For the sake of clarity, it is to be understood that the use of “a” or “an” throughout this application does not exclude a plurality, and “comprising” does not exclude other steps or elements.

Claims

1. An apathogenic coating of an object surface of an object comprising: at least one anode layer having at least one anode material; andat least one cathode layer having at least one cathode material;wherein the at least one anode layer and the at least one cathode layer are configured such that a galvanic element is formed in a presence of moisture.

2. The apathogenic coating as claimed in claim 1, wherein the at least one anode material and/or the at least one cathode material are porous.

3. The apathogenic coating as claimed in claim 1, wherein the at least one anode material has a redox potential of above +1 V and the at least one cathode material has a redox potential of below −1 V.

4. The apathogenic coating as claimed in claim 1, wherein the at least one anode material and/or the at least one cathode material include an elemental metal.

5. The apathogenic coating as claimed in claim 4, wherein the elemental metal is titanium.

6. The apathogenic coating as claimed in claim 1, wherein the at least one anode material and/or the at least one cathode material include at least one metal compound.

7. The apathogenic coating as claimed in claim 6, wherein the at least one metal compound is manganese dioxide.

8. The apathogenic coating as claimed in claim 1, wherein at least one of the at least one layer and the at least one cathode layer has at least one deposition.

9. The apathogenic coating as claimed in claim 1, wherein at least one of the at least one anode layer and the at least one cathode layer has a layer thickness selected from a range from 1 nm to 100 μm.

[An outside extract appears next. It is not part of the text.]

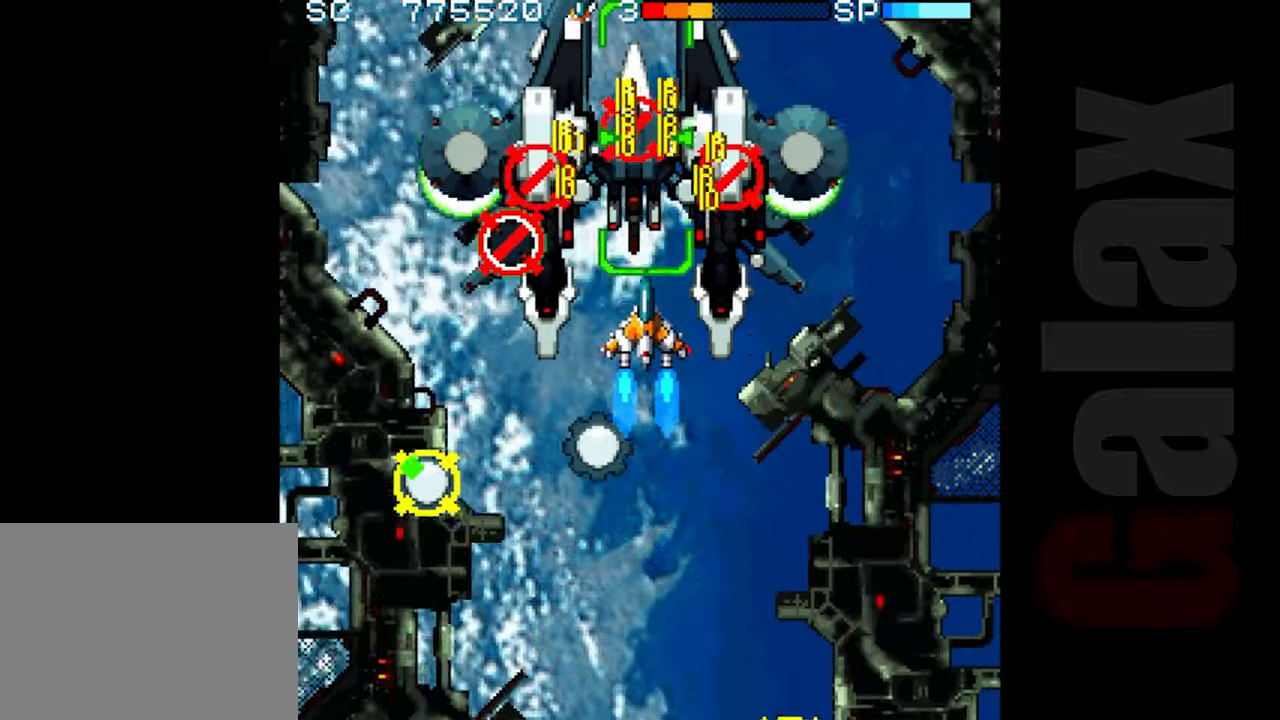
{"buttons": ["R2"], "left_stick": "down", "events": [[183, "left_stick", "down-right"], [417, "left_stick", "down"]]}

10. An object having an apathogenic coating as claimed in claim 1 arranged on an object surface of the object, wherein the apathogenic coating at least inhibits replication of a pathogen on the object surface.

11. The object as claimed in claim 10, wherein the object is a medical object.

12. The object as claimed in claim 11, wherein the medical object is a medical implant, a medical device or an operating element for the medical device.

13. The object as claimed in claim 12, wherein the medical implant is a vessel prosthesis or a stent.

14. A method of arranging an apathogenic coating on an object surface of an object as claimed in claim 10, the method comprising: a) providing the object having the object surface; andb) arranging the apathogenic coating on the object surface such that a galvanic element is formed in a presence of moisture.

15. The method as claimed in claim 14, wherein the arranging of the apathogenic coating on the object surface comprises applying the anode material and applying the cathode material on the object surface.

16. The method as claimed in claim 15, wherein the applying of the anode material comprises applying at least one anodic starting material of the anode material and/or the applying of the cathode material comprises the applying of at least one cathodic starting material of the cathode material.

17. The method as claimed in claim 14, wherein the coating is arranged by employing a physical, chemical and/or physicochemical deposition method.

18. The apathogenic coating as claimed in claim 1, wherein at least one of the at least one anode layer and the at least one cathode layer has a layer thickness selected from a range from 10 mm to 10 μm.